Records provided Start Marker

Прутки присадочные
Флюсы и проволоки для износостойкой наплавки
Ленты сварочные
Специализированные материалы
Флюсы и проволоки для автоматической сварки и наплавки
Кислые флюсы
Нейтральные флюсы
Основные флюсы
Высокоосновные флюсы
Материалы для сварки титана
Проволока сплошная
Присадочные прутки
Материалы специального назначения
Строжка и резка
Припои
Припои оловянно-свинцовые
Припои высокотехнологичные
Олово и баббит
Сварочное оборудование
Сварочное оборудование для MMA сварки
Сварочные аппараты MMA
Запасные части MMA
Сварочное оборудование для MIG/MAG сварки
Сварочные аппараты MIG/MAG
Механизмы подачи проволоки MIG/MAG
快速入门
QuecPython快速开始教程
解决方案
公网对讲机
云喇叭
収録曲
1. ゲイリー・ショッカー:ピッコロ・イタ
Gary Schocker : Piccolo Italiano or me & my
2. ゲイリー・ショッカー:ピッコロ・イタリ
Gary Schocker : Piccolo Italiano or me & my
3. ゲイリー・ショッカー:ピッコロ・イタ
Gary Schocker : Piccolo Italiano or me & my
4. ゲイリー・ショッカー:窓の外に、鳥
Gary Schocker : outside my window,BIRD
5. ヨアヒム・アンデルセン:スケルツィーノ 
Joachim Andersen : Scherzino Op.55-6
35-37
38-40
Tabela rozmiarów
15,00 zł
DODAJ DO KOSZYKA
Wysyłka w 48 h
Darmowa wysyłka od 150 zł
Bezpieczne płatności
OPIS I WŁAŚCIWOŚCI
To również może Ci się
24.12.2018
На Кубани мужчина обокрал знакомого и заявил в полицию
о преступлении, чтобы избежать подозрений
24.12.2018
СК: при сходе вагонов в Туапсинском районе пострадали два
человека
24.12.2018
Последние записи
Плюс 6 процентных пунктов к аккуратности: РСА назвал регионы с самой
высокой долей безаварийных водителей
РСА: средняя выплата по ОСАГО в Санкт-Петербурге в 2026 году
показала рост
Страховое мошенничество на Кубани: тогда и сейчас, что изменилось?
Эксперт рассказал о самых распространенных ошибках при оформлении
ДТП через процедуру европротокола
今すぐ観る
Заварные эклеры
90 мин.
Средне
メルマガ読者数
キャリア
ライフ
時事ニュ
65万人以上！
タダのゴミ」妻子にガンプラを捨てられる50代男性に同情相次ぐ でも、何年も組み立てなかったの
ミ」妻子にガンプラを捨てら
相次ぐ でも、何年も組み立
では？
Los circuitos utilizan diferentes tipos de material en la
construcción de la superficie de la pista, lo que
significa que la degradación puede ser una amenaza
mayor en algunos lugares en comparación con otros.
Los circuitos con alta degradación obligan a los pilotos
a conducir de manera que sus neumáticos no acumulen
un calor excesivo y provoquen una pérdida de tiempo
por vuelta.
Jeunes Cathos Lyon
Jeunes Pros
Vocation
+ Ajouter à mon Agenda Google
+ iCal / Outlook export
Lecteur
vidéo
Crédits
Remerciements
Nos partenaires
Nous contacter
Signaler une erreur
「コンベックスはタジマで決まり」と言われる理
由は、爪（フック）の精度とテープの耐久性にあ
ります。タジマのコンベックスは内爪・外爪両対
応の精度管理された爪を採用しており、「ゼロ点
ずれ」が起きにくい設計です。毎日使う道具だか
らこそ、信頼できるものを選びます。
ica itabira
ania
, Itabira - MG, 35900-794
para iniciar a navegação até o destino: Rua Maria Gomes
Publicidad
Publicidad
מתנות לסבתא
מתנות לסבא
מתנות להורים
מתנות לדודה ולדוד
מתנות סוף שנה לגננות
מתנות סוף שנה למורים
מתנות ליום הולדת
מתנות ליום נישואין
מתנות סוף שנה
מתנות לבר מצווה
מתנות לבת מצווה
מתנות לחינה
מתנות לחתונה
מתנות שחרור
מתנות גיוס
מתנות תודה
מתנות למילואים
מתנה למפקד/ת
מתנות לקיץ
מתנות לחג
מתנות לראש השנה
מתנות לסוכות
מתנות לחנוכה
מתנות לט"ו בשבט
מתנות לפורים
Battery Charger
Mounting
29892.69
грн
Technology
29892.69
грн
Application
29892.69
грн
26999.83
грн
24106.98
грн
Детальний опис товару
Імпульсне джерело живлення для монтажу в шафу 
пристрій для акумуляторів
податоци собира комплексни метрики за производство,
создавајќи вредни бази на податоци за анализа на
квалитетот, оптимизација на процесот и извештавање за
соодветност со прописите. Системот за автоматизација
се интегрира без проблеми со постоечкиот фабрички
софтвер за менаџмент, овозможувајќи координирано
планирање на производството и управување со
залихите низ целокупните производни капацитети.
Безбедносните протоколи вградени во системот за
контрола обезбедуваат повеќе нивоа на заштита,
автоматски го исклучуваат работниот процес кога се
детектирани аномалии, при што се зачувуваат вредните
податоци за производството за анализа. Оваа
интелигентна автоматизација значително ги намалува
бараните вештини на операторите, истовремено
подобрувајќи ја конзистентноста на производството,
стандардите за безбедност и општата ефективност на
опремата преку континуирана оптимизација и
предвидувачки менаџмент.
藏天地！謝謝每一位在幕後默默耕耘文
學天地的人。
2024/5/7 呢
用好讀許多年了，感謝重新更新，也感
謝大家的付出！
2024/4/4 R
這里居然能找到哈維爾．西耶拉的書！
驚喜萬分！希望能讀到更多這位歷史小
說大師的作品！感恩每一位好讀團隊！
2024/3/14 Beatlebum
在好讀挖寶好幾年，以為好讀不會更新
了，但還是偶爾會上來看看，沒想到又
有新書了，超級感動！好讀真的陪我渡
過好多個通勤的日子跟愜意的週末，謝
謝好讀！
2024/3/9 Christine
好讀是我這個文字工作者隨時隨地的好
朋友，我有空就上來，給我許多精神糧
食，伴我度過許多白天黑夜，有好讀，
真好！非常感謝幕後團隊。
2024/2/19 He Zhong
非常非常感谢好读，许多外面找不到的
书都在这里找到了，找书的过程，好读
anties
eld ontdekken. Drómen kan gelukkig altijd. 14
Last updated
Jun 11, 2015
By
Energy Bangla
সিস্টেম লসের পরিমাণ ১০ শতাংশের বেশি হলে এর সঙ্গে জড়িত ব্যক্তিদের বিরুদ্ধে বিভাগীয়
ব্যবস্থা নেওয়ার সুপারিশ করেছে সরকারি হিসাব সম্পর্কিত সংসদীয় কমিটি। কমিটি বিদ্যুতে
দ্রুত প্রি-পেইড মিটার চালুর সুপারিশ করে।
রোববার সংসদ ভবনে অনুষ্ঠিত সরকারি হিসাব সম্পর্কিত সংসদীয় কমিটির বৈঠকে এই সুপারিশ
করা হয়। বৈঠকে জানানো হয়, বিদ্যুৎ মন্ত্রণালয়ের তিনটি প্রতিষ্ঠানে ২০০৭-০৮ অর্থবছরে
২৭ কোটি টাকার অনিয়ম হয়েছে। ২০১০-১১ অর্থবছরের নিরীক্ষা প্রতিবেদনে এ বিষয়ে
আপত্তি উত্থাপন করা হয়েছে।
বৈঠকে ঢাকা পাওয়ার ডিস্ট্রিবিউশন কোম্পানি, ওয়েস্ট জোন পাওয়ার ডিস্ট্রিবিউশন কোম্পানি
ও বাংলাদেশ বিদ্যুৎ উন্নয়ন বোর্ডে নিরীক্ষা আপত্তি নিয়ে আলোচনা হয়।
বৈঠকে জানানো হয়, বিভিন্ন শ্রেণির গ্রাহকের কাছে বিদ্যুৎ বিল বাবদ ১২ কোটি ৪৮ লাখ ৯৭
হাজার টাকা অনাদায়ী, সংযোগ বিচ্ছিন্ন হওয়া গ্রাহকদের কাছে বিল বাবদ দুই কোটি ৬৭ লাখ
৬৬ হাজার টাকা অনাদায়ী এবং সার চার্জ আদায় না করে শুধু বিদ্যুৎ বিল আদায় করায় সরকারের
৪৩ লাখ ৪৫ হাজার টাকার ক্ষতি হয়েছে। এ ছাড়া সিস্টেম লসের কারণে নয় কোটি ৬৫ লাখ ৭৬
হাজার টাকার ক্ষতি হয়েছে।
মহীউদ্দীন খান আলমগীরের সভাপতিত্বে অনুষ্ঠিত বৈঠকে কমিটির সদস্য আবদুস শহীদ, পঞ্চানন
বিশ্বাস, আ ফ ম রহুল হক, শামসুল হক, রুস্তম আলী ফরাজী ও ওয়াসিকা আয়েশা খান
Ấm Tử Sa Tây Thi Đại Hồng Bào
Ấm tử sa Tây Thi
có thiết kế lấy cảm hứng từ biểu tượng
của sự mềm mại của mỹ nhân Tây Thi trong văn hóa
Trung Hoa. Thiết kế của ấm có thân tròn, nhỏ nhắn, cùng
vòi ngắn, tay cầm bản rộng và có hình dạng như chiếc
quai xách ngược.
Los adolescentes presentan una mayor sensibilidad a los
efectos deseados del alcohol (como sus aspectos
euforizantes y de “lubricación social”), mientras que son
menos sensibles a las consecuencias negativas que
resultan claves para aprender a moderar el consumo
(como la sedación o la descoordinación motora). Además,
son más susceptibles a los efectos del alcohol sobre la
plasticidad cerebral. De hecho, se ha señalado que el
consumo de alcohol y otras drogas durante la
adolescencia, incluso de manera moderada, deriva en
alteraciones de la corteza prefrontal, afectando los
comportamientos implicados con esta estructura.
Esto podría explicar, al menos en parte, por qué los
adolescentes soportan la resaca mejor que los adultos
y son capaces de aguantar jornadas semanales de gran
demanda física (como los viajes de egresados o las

Records provided End Marker

Task brief: Copy the lines above exactly, beginning at the line that has "Материалы для сварки титана" and stopping after the line that has "Запасные части MMA", and omit the rest.

Expected output:
Материалы для сварки титана
Проволока сплошная
Присадочные прутки
Материалы специального назначения
Строжка и резка
Припои
Припои оловянно-свинцовые
Припои высокотехнологичные
Олово и баббит
Сварочное оборудование
Сварочное оборудование для MMA сварки
Сварочные аппараты MMA
Запасные части MMA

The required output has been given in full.